In a sad and prophetic bit of journalism, this is something I was actually writing about just days before the 38 Studios story began its long, painful spiral towards collapse. I had voiced my concerns that if studios spent too much money on their production values, that huge budget would require them to sell a title in huge numbers just to break even, let alone actually turn a profit. This, apparently is exactly what happened to 38 Studios, if the press conference held by Governor Lincoln Chafee is accurate. The Rhode Island governor revealed to the press that in order for 38 Studios to remain financially viable, Amalur, an unknown RPG property coming off the heels of The Elder Scrolls V: Skyrim, had to sell at least three million copies. Since its February debut, it’s sold just a little over one.

This scenario reminds me a lot of another that I saw a few years ago, with a similar arc of fame, marketing, and ultimately failure. I still remember when Bill Roper, one of the pivotal members of Blizzard North—they made Diablo, if you didn’t know—had formed his own studio along with other Blizzard North refugees. They called it Flagship Studios and they immediately went to work creating a post-apocalyptic fantasy game dubbed Hellgate: London. Like Curt Schilling, they had fame on their side, although in this case, the good will came not from being an athlete that had helped to win the World Series, but the warm, geeky glow of fan appreciation from the millions of fans around the world that had enjoyed Diablo and Diablo II. At the time, I was writing for a gaming publication in Asia, but because some serious server infrastructure was being constructed for the game in Singapore, a big media event was held there to mark the occasion. An obscene amount of money was spent on this promotion. In addition to flying Bill Roper down and letting journalists like myself interview him, the parties involved staged… well, parties. Expensive ones. They also celebrated the announcement of the game and its Asian servers by going to sword smiths in the region and having them custom forge swords from various famous fictions—including The Lord of the Rings—to present to each one of the important members of this endeavour, including Bill Roper. In hindsight, it was a gigantic waste of money that could have better served the development time and online infrastructure of the game, since both were so problematic that Hellgate: London limped out of the gate and into dismal failure shortly after launch, with Flagship Studios following closely behind.

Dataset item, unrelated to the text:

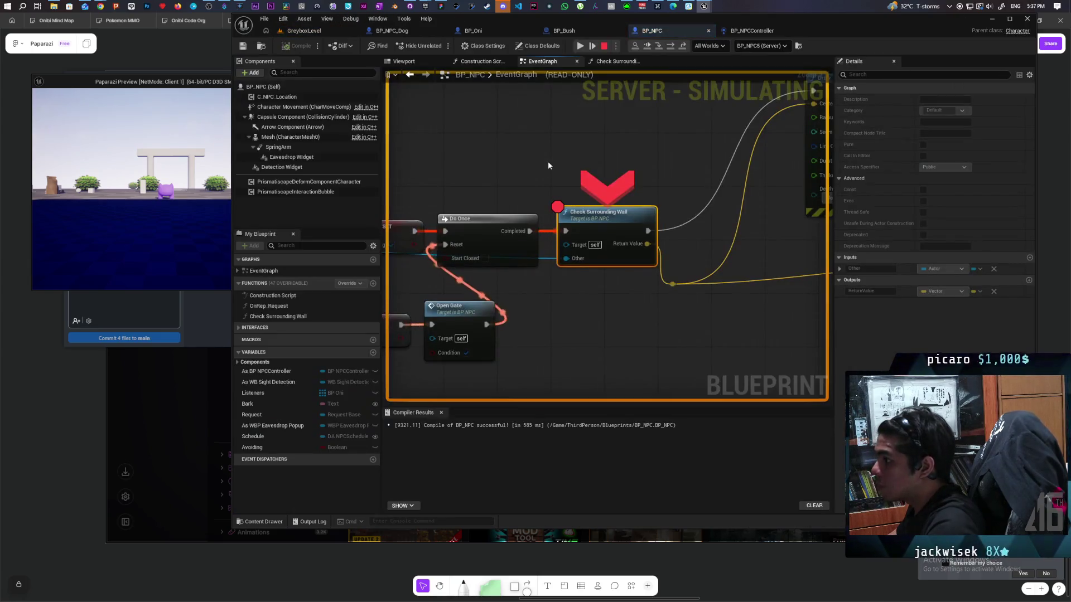
left_click(634, 46)
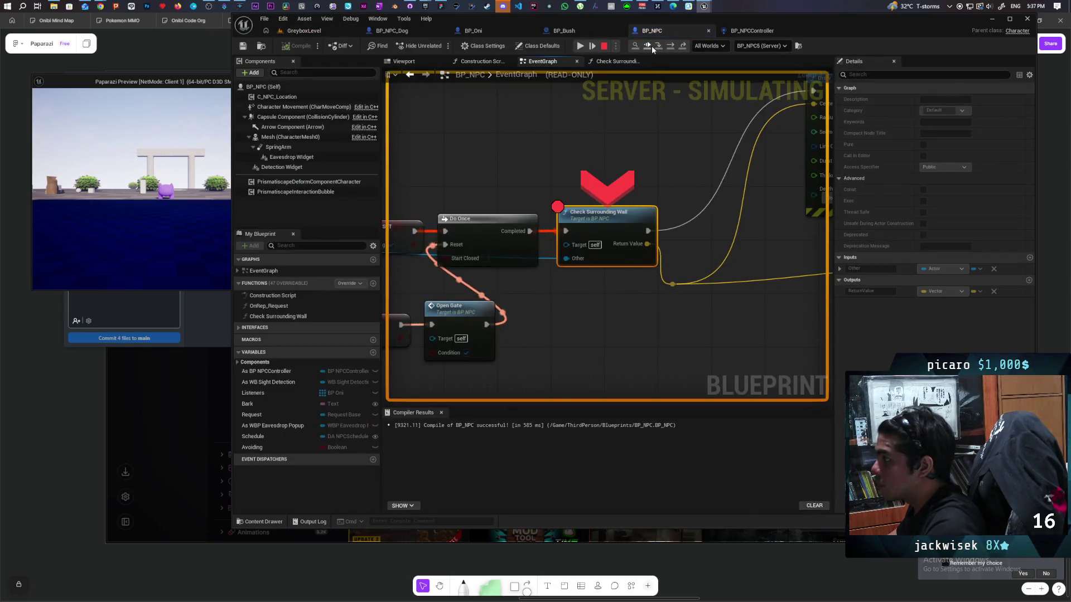
left_click(650, 46)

The worst part about stories like this is that life goes on for everyone involved, but for people not at the top, getting on can be much harder. Curt Schilling for example, is a World Series champ. No matter what happens, he comes out of this with a bruised ego and some valuable business lessons. But what about the people who worked under him? It’s already come to light that several employees who lived in other parts of America and moved to Rhode Island just found out they now have house payments on their old homes to deal with. The sale of their former homes, which was supposed to have been taken care of by 38 Studios, was apparently NOT taken care of, and now these poor people find themselves not just out of a job, but saddled with two home mortgages in the bargain.

Where did all the money go? What happened to the organization in this company? How you entice groups of hard working artists, programmers and other development staff to uproot themselves, only to put them in one of the direst financial situations possible for a non-millionaire? And what kind people in charge had the expectation that a totally unknown property in a genre that was not the FPS was somehow, reasonably, going to sell three million copies in order to cover all development costs?

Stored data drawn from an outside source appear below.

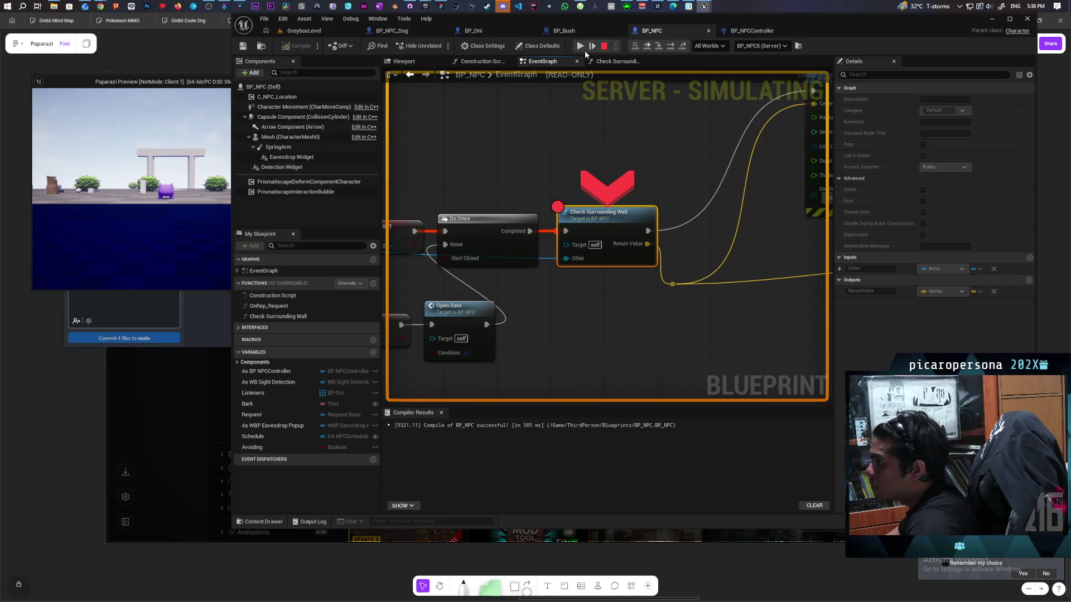
left_click(646, 48)
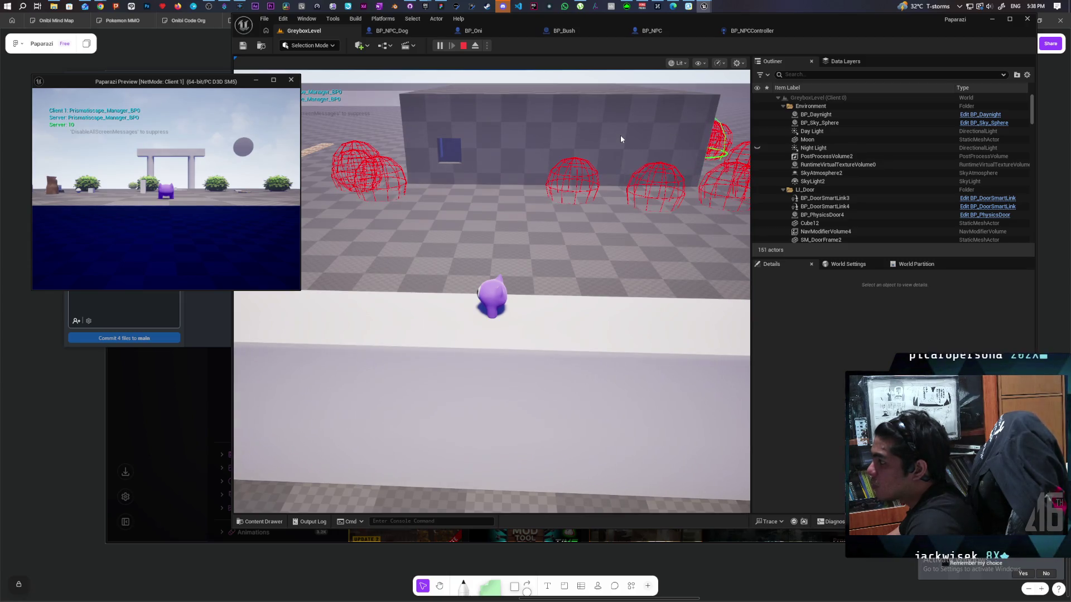
- Move the creature to the block's corner and walk it off across the floor toward the NPC
left_click(583, 174)
key("d")
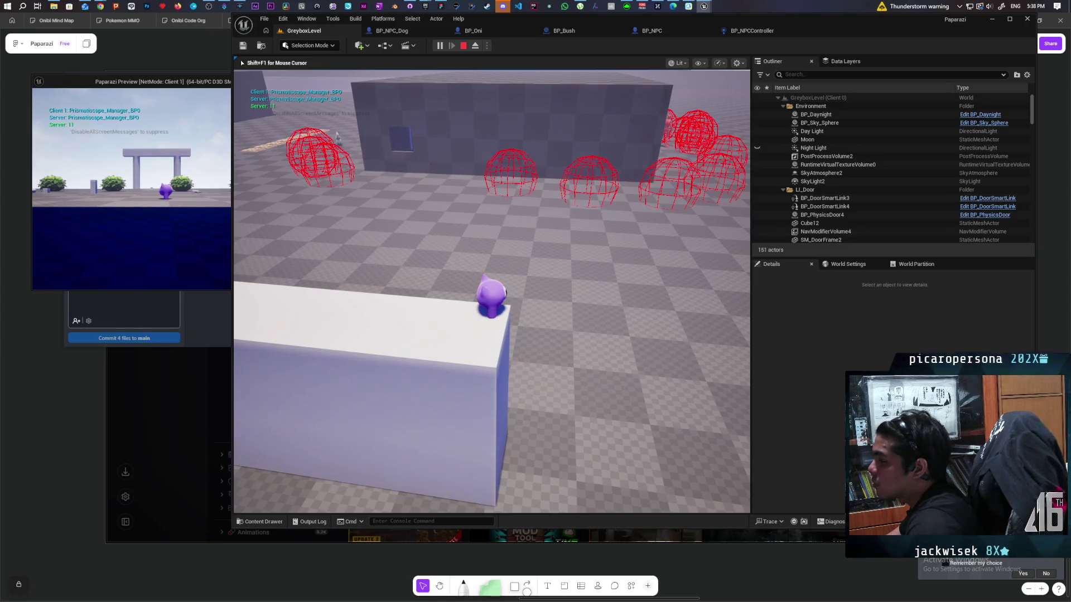
key("w")
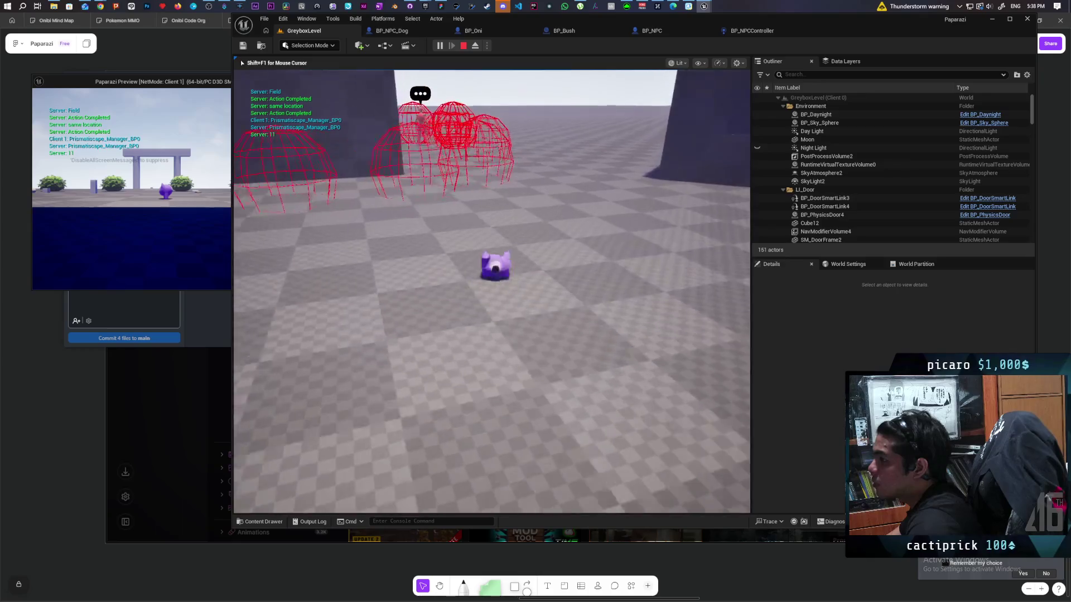
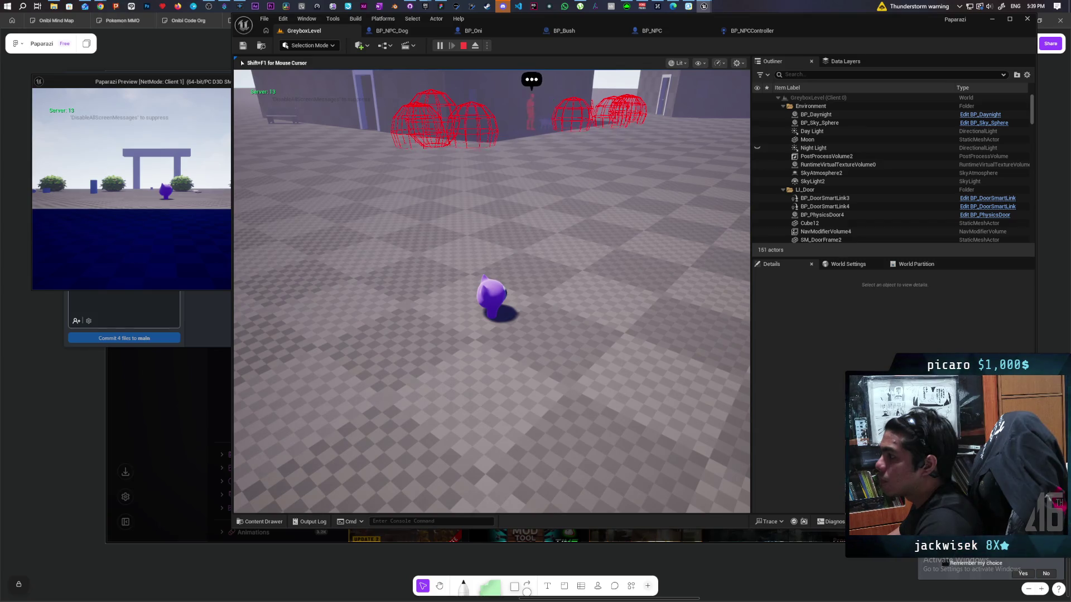
- Stop the play test and select the Reset Avoid, SET and Open Gate nodes in BP_NPC
key("Escape")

I stand by my belief that we are not looking at another videogame crash like the one precipitated by Atari in the 80s. However, 38 Studios—and the many other studios and publishers before them—demonstrate the rules of survival are changing in the industry, and a great evolutionary culling is in the offing. Considering how badly things are going for them, it wouldn’t surprise me if the next step up from Yet Another Studio Closing is an entire publisher. THQ is not in a good way right now, and their emphasis on licensed property and betting on the predictability of the casual audience has not helped them at all. Their most reliably selling titles have been hardcore games and they’ve ignoring those a lot lately.